A take-off on a hot day and/or from an elevated runway will need a greater TODR. Why? With a reduced air density the tug needs to accelerate to higher ‘V’ where the lift produced enables the aircraft to fly. This requires more time, which equates to a longer ground run and hence requires more runway. Also, a reduced air density decreases the maximum power produced by the engine, which has a further negative effect on the TODR.
The other essential element for lift generation by a wing is velocity. The velocity we are talking about is the velocity of the airflow over the wings, not the ground speed of the tug. Fortunately, the ASI indirectly measures the speed of airflow over the wing. The aircraft’s ability to fly and its stall speeds are determined by reference to the IAS, not the ground speed or TAS.
Among significant factors affecting the tug’s ability to accelerate to the IAS or ‘V’ for take off is the nature of the runway surface. A rough, sandy or wet paddock or long grass will retard the aircraft’s acceleration on the ground roll, as will an up slope. Hence, the tug will take longer to reach the IAS for take off. A longer ground run requires a longer runway.
I landed at Jindabyne one winter’s day to take some friends for a joyflight over the ski fields. RWY elevation was 3,400ft and length was 1,000m with long grass. The grass retarded the aircraft’s acceleration much more than I expected and I could not reach TOSS. I elected to pull up into ground effect about 5ft with the stall warning sounding. As I maintained this altitude, the aircraft rapidly accelerated and I then commenced a normal climb out.
Wind speed is another vital element in the process of determining TODR. If you take off into a 20kt wind, the wing already has 20kts of lift, producing airflow before the take-off roll commences, so the tug will reach flying speed a lot sooner and hence have a shorter ground run than in calm conditions, hence less TODR.

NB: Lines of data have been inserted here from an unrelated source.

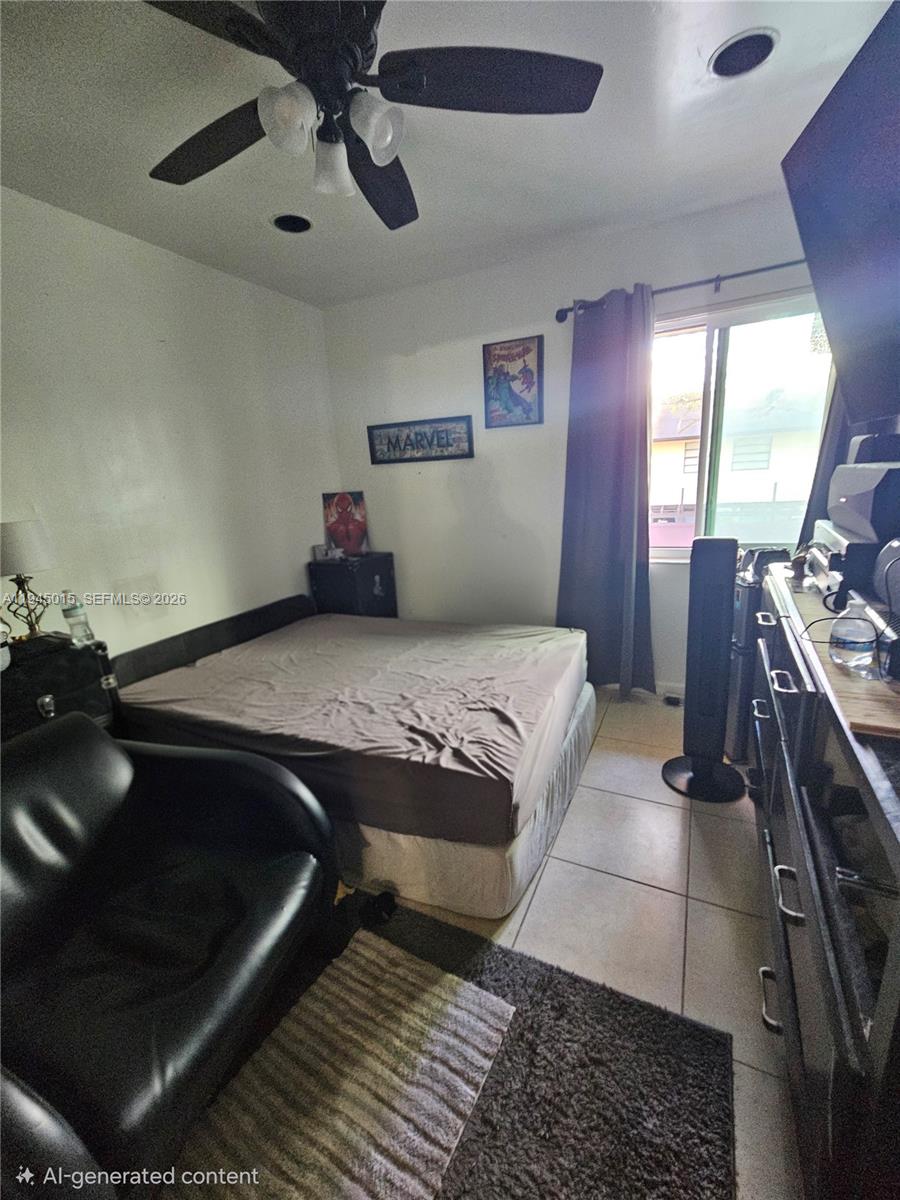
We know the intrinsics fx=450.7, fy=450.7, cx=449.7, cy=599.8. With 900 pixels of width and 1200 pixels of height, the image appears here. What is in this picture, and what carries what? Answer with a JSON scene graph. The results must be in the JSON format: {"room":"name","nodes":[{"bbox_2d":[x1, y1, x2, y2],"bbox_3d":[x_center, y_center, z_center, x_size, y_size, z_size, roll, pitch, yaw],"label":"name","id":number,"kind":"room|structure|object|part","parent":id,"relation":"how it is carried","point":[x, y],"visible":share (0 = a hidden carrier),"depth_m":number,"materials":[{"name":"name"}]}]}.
{"room":"bedroom","nodes":[
{"label":"bedroom","id":0,"kind":"room"},
{"bbox_2d":[0,186,338,662],"bbox_3d":[-1.826,-0.250,1.733,0.145,2.561,4.269,4,16,26],"label":"left wall","id":1,"kind":"structure","parent":0,"point":[159,392],"depth_m":2.24,"materials":[{"name":"white paint"}]},
{"bbox_2d":[0,0,896,310],"bbox_3d":[-0.325,-1.442,0.711,3.368,0.109,4.305,4,16,26],"label":"ceiling","id":2,"kind":"structure","parent":0,"point":[676,94],"depth_m":1.56,"materials":[{"name":"white paint"}]},
{"bbox_2d":[270,213,312,233],"bbox_3d":[-0.735,-1.775,2.088,0.185,0.074,0.187,4,16,26],"label":"recessed light","id":3,"kind":"object","parent":2,"relation":"in","point":[295,223],"visible":0.92,"depth_m":2.10,"materials":[{"name":"black"}]},
{"bbox_2d":[137,0,604,230],"bbox_3d":[-0.279,-1.268,1.102,1.209,0.431,1.199,4,16,26],"label":"ceiling fan","id":4,"kind":"object","parent":2,"relation":"hanging from","point":[419,79],"visible":0.99,"depth_m":1.09,"materials":[{"name":"black metal"}]},
{"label":"fan blade","id":5,"kind":"part","parent":4,"relation":"part of","materials":[{"name":"brown wood"}]},
{"bbox_3d":[-0.381,-1.137,1.078,0.107,0.123,0.112,4,16,26],"label":"glass shade","id":6,"kind":"part","parent":4,"relation":"part of","materials":[{"name":"glass"}]},
{"bbox_3d":[-0.321,-1.172,1.234,0.107,0.120,0.110,4,16,26],"label":"glass shade","id":7,"kind":"part","parent":4,"relation":"part of","materials":[{"name":"glass"}]},
{"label":"light fixture","id":8,"kind":"part","parent":4,"relation":"part of","materials":[{"name":"white glass"}]},
{"bbox_3d":[-0.183,-1.159,1.117,0.110,0.121,0.115,4,16,26],"label":"glass shade","id":9,"kind":"part","parent":4,"relation":"part of","materials":[{"name":"glass"}]},
{"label":"fan blade","id":10,"kind":"part","parent":4,"relation":"part of","materials":[{"name":"wood"}]},
{"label":"fan blade","id":11,"kind":"part","parent":4,"relation":"part of","materials":[{"name":"wood"}]},
{"bbox_2d":[709,28,778,77],"bbox_3d":[0.876,-1.648,1.346,0.182,0.054,0.183,4,16,26],"label":"recessed light","id":12,"kind":"object","parent":2,"relation":"in","point":[735,51],"visible":0.95,"depth_m":1.35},
{"bbox_2d":[321,191,819,691],"bbox_3d":[0.699,-0.708,2.823,3.395,2.551,0.153,4,16,26],"label":"back wall","id":13,"kind":"structure","parent":0,"point":[419,359],"depth_m":2.85,"materials":[{"name":"white paint"}]},
{"bbox_2d":[366,415,473,464],"bbox_3d":[-0.212,-1.071,3.042,0.771,0.258,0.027,4,16,26],"label":"framed sign","id":14,"kind":"object","parent":13,"relation":"attached to","point":[416,434],"visible":0.99,"depth_m":3.02,"materials":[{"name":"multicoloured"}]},
{"bbox_2d":[482,335,543,428],"bbox_3d":[0.375,-1.300,2.708,0.348,0.493,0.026,4,16,26],"label":"framed poster","id":15,"kind":"object","parent":13,"relation":"attached to","point":[527,351],"visible":0.99,"depth_m":2.70,"materials":[{"name":"multicoloured paper"}]},
{"bbox_2d":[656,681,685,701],"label":"baseboard","id":16,"kind":"structure","parent":13,"relation":"attached to","point":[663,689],"depth_m":2.75,"materials":[{"name":"white paint"}]},
{"bbox_2d":[554,258,809,321],"bbox_3d":[1.389,-1.513,2.095,1.802,0.067,0.128,4,16,26],"label":"curtain rod","id":17,"kind":"object","parent":13,"relation":"attached to","point":[560,318],"visible":0.67,"depth_m":2.15,"materials":[{"name":"black metal"}]},
{"bbox_2d":[557,283,655,696],"bbox_3d":[0.877,-0.501,2.533,0.561,2.249,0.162,4,16,26],"label":"curtain","id":18,"kind":"object","parent":17,"relation":"hanging from","point":[597,502],"visible":0.93,"depth_m":2.52,"materials":[{"name":"fabric"}]},
{"bbox_2d":[798,373,852,543],"bbox_3d":[1.886,-0.556,2.067,0.466,2.026,0.102,4,16,26],"label":"curtain","id":19,"kind":"object","parent":17,"relation":"hanging from","point":[829,467],"visible":0.17,"depth_m":2.11,"materials":[{"name":"fabric"}]},
{"bbox_2d":[647,291,834,560],"bbox_3d":[1.469,-0.848,2.452,1.143,1.303,0.110,4,16,26],"label":"window","id":20,"kind":"structure","parent":13,"relation":"in","point":[686,341],"depth_m":2.40,"materials":[{"name":"clear glass"}]},
{"bbox_2d":[346,685,796,1199],"bbox_3d":[-0.194,1.101,1.381,3.449,0.101,4.706,4,16,26],"label":"floor","id":21,"kind":"structure","parent":0,"point":[730,913],"depth_m":1.44,"materials":[{"name":"tile"}]},
{"bbox_2d":[0,630,121,742],"bbox_3d":[-1.605,0.607,1.703,0.436,0.850,0.587,4,16,26],"label":"black nightstand","id":22,"kind":"object","parent":21,"relation":"on","point":[60,689],"visible":0.44,"depth_m":1.65,"materials":[{"name":"black wood"}]},
{"bbox_2d":[0,518,57,641],"bbox_3d":[-1.628,-0.068,1.715,0.213,0.444,0.211,4,16,26],"label":"table lamp","id":23,"kind":"object","parent":22,"relation":"on","point":[21,528],"visible":0.99,"depth_m":1.66,"materials":[{"name":"metal"}]},
{"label":"lamp shade","id":24,"kind":"part","parent":23,"relation":"part of","materials":[{"name":"white fabric"}]},
{"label":"knob","id":25,"kind":"part","parent":22,"relation":"part of","materials":[{"name":"silver metal"}]},
{"bbox_2d":[61,592,94,646],"bbox_3d":[-1.449,0.060,1.745,0.071,0.211,0.070,4,16,26],"label":"water bottle","id":26,"kind":"object","parent":22,"relation":"on","point":[75,613],"visible":0.99,"depth_m":1.73,"materials":[{"name":"clear plastic"}]},
{"bbox_2d":[0,715,338,1197],"bbox_3d":[-0.847,0.766,1.058,0.927,0.774,0.915,1,15,16],"label":"leather armchair","id":27,"kind":"object","parent":21,"relation":"on","point":[90,729],"visible":0.99,"depth_m":1.03,"materials":[{"name":"black leather"}]},
{"bbox_2d":[310,552,397,619],"bbox_3d":[-0.678,0.084,3.338,0.430,0.853,0.468,4,16,26],"label":"black cabinet","id":28,"kind":"object","parent":21,"relation":"on","point":[374,598],"visible":0.6,"depth_m":3.13,"materials":[{"name":"black wood"}]},
{"bbox_2d":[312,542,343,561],"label":"small box","id":29,"kind":"object","parent":28,"relation":"on","point":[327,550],"visible":0.99,"depth_m":3.15,"materials":[{"name":"white"}]},
{"bbox_2d":[321,490,368,557],"bbox_3d":[-0.755,-0.553,3.275,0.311,0.443,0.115,-2,15,4],"label":"poster","id":30,"kind":"object","parent":28,"relation":"on","point":[357,523],"visible":0.98,"depth_m":3.26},
{"bbox_2d":[113,593,595,918],"bbox_3d":[-0.397,0.472,2.328,1.955,0.640,1.682,4,16,26],"label":"bed","id":31,"kind":"object","parent":21,"relation":"on","point":[582,714],"visible":0.92,"depth_m":1.72,"materials":[{"name":"grey fabric"}]},
{"bbox_2d":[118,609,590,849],"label":"mattress","id":32,"kind":"object","parent":31,"relation":"on","point":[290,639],"visible":0.92,"depth_m":1.78,"materials":[{"name":"fabric"}]},
{"bbox_2d":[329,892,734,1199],"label":"shag rug","id":33,"kind":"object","parent":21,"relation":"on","point":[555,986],"visible":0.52,"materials":[{"name":"black carpet"}]},
{"bbox_2d":[171,927,517,1199],"bbox_3d":[-0.246,1.139,0.994,0.490,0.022,0.766,4,16,26],"label":"striped rug","id":34,"kind":"object","parent":33,"relation":"on","point":[471,992],"visible":0.95,"depth_m":1.03,"materials":[{"name":"carpet"}]},
{"bbox_2d":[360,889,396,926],"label":"shoe","id":35,"kind":"object","parent":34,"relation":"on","point":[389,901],"visible":0.92,"depth_m":1.46,"materials":[{"name":"black"}]},
{"bbox_2d":[662,692,682,707],"bbox_3d":[1.328,0.596,2.674,0.136,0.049,0.112,4,16,26],"label":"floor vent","id":36,"kind":"object","parent":21,"relation":"in","point":[676,702],"visible":0.93,"depth_m":2.66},
{"bbox_2d":[663,536,743,803],"bbox_3d":[1.066,0.275,1.867,0.327,1.099,0.311,4,16,26],"label":"tower fan","id":37,"kind":"object","parent":21,"relation":"on","point":[730,568],"visible":0.99,"depth_m":1.82,"materials":[{"name":"black"}]},
{"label":"base","id":38,"kind":"part","parent":37,"relation":"part of","materials":[{"name":"black plastic"}]},
{"bbox_2d":[724,554,785,761],"bbox_3d":[1.443,0.278,2.109,0.331,0.905,0.325,4,16,26],"label":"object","id":39,"kind":"object","parent":21,"relation":"on","point":[738,639],"visible":0.29,"depth_m":2.00,"materials":[{"name":"black"}]},
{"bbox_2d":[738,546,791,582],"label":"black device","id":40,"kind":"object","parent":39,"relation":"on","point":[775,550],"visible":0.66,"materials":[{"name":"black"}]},
{"bbox_2d":[747,566,899,1199],"bbox_3d":[1.071,0.579,1.139,0.520,0.926,1.516,4,16,26],"label":"dresser","id":41,"kind":"object","parent":21,"relation":"on","point":[822,928],"visible":0.85,"depth_m":0.82,"materials":[{"name":"black wood"}]},
{"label":"drawer handle","id":42,"kind":"part","parent":41,"relation":"part of","materials":[{"name":"silver metal"}]},
{"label":"drawer handle","id":43,"kind":"part","parent":41,"relation":"part of","materials":[{"name":"silver metal"}]},
{"bbox_2d":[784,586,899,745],"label":"wooden board","id":44,"kind":"object","parent":41,"relation":"on","point":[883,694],"visible":0.57,"depth_m":0.85,"materials":[{"name":"brown wood"}]},
{"bbox_2d":[830,597,877,669],"bbox_3d":[0.840,0.063,0.939,0.081,0.137,0.080,-13,17,-32],"label":"water bottle","id":45,"kind":"object","parent":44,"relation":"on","point":[861,639],"visible":1,"depth_m":0.92,"materials":[{"name":"clear plastic"}]},
{"bbox_2d":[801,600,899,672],"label":"cable","id":46,"kind":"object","parent":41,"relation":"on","point":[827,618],"visible":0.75,"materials":[{"name":"black rubber"}]},
{"bbox_2d":[809,519,896,603],"bbox_3d":[1.270,-0.118,1.353,0.346,0.178,0.384,4,16,26],"label":"stereo receiver","id":47,"kind":"object","parent":41,"relation":"on","point":[859,565],"visible":0.6,"depth_m":1.27,"materials":[{"name":"black"}]},
{"bbox_2d":[827,462,899,541],"bbox_3d":[1.293,-0.298,1.312,0.272,0.188,0.410,4,16,26],"label":"speaker","id":48,"kind":"object","parent":47,"relation":"on","point":[846,523],"visible":0.98,"depth_m":1.24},
{"bbox_2d":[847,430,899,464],"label":"speaker","id":49,"kind":"object","parent":48,"relation":"on","point":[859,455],"visible":0.76,"depth_m":1.37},
{"bbox_2d":[874,535,899,624],"bbox_3d":[1.129,-0.043,1.021,0.215,0.182,0.265,4,16,26],"label":"black speaker","id":50,"kind":"object","parent":41,"relation":"on","point":[898,563],"visible":0.99,"depth_m":1.08,"materials":[{"name":"black"}]},
{"bbox_2d":[783,0,899,429],"bbox_3d":[1.024,-0.777,0.830,0.376,0.726,1.150,4,16,26],"label":"television","id":51,"kind":"object","parent":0,"point":[792,160],"visible":1,"depth_m":1.08,"materials":[{"name":"black plastic"}]},
{"label":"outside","id":52,"kind":"structure","parent":0,"visible":0},
{"bbox_2d":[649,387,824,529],"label":"neighboring house","id":53,"kind":"structure","parent":52,"point":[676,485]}
]}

Have you ever noticed how slow FSJ is moving with respect to the RWY? When on climb and taking off into a 15-20kt wind, yet IAS will be 60kts. The other benefit of taking off into the wind is that the climb-out is steeper relative to the ground, which has definite benefits for obstacle clearance, such as the trees at the end of the paddock!
Of course, taking-off down wind is not recommended. For a 10kt tailwind there will be no lift-generating airflow over the wings until the aircraft has exceeded 10kts forward velocity – that is, with a 10kt ground speed, the IAS will still read zero! TODR in this situation can be frightfully long and the climb-out very shallow. Also, for the glider pilot behind the tug, flight controls can be very ineffective during the initial ground run. NOT A GOOD SITUATION!
To summarise, a hot day combined with a rough boggy runway (paddock) surface with an up slope with nil wind should ring alarm bells for the pilot and he should realise that a greater TODR is required. In each powered aircraft’s flight manual is a chart that allows you to input the temperature, runway elevation/slope/surface, and wind speed to actually determine the TODR.
So once you have determined the TODR, pace it out. If the take off distance available – in other words, the length of the paddock – does not equal or exceed the TODR, then aerotow is not possible. Add a bit extra to this figure, as the performance charts were compiled using a brand new aircraft/engine, which did not have a glider on tow. I am sure one of the Club’s tow pilots would be happy to show you FSJ’s ‘P’ charts. And finally, the RWY / paddock is either long enough or it isn’t.